Data records:
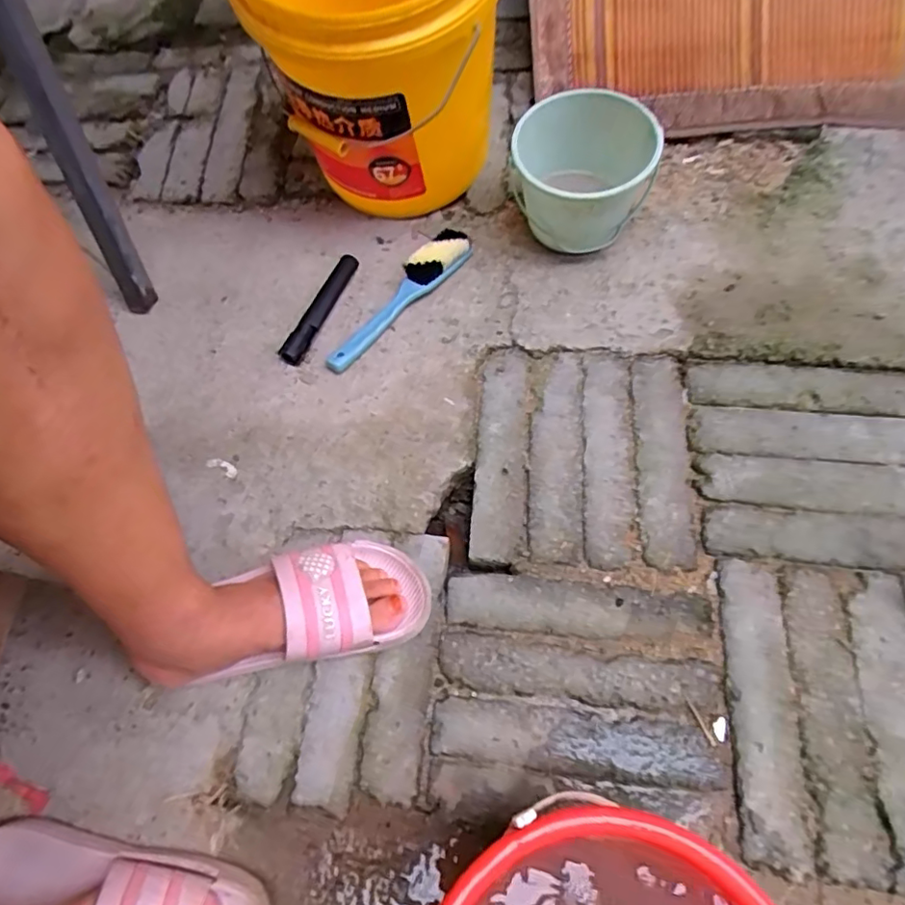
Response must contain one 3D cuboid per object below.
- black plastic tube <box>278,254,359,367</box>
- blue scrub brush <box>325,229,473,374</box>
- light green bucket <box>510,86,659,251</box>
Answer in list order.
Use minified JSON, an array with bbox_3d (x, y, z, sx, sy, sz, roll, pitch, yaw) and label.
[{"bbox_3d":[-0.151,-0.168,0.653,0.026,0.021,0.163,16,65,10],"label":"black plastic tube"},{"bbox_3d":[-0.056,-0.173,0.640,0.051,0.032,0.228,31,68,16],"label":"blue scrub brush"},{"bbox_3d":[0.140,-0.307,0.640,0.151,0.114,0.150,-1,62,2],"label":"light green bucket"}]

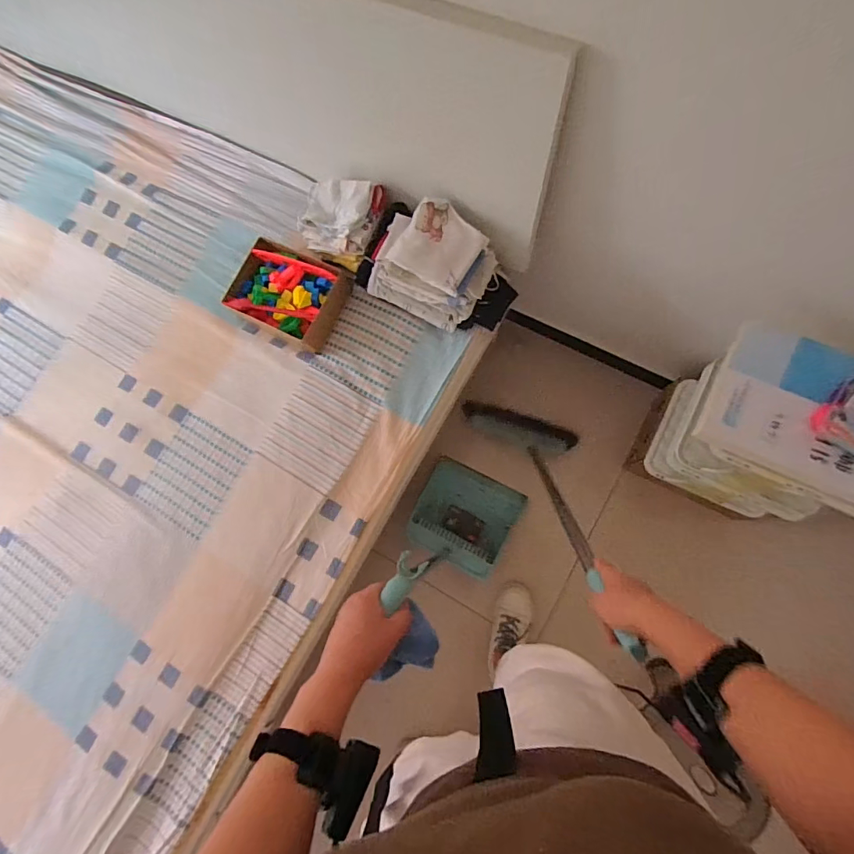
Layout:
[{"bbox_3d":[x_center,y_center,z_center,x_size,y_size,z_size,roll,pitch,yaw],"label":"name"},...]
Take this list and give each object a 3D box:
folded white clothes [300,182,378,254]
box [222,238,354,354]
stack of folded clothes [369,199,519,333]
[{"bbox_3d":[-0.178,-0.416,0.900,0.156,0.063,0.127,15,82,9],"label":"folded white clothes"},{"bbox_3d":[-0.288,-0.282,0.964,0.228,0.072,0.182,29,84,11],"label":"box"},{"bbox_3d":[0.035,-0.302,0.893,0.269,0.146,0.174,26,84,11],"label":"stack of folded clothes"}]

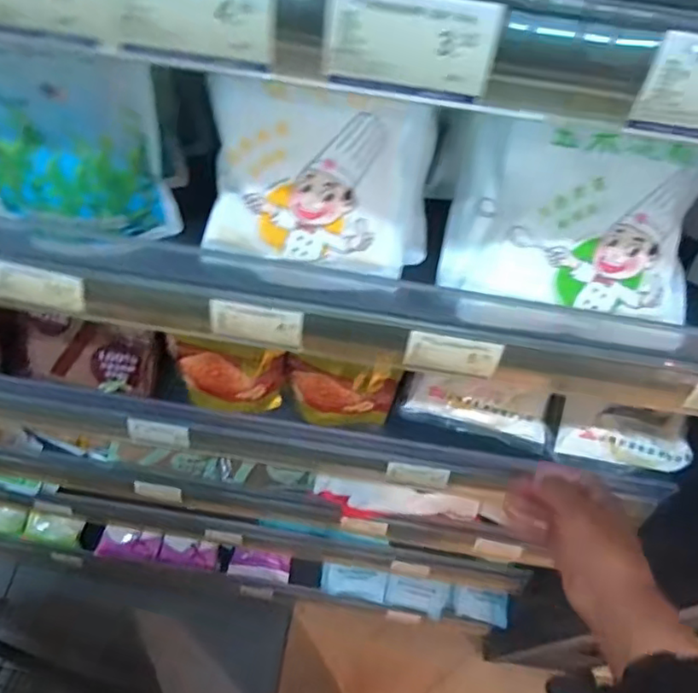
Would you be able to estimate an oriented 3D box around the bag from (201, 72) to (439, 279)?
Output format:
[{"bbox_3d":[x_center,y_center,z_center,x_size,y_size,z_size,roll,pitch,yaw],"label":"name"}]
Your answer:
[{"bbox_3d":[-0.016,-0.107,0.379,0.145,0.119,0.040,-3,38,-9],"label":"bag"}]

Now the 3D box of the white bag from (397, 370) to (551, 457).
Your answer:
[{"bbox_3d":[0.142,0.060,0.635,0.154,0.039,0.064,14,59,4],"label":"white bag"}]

INSTRUCTIONS FOR THE TASK.
Could you set down nothing but the lines from the one containing "box [222,238,354,354]" through the last line of the records above, both ends included, exactly as given and free of pictures?

RESULT FOR THIS EXERCISE.
box [222,238,354,354]
stack of folded clothes [369,199,519,333]
[{"bbox_3d":[-0.178,-0.416,0.900,0.156,0.063,0.127,15,82,9],"label":"folded white clothes"},{"bbox_3d":[-0.288,-0.282,0.964,0.228,0.072,0.182,29,84,11],"label":"box"},{"bbox_3d":[0.035,-0.302,0.893,0.269,0.146,0.174,26,84,11],"label":"stack of folded clothes"}]

Would you be able to estimate an oriented 3D box around the bag from (201, 72) to (439, 279)?
Output format:
[{"bbox_3d":[x_center,y_center,z_center,x_size,y_size,z_size,roll,pitch,yaw],"label":"name"}]
Your answer:
[{"bbox_3d":[-0.016,-0.107,0.379,0.145,0.119,0.040,-3,38,-9],"label":"bag"}]

Now the 3D box of the white bag from (397, 370) to (551, 457).
Your answer:
[{"bbox_3d":[0.142,0.060,0.635,0.154,0.039,0.064,14,59,4],"label":"white bag"}]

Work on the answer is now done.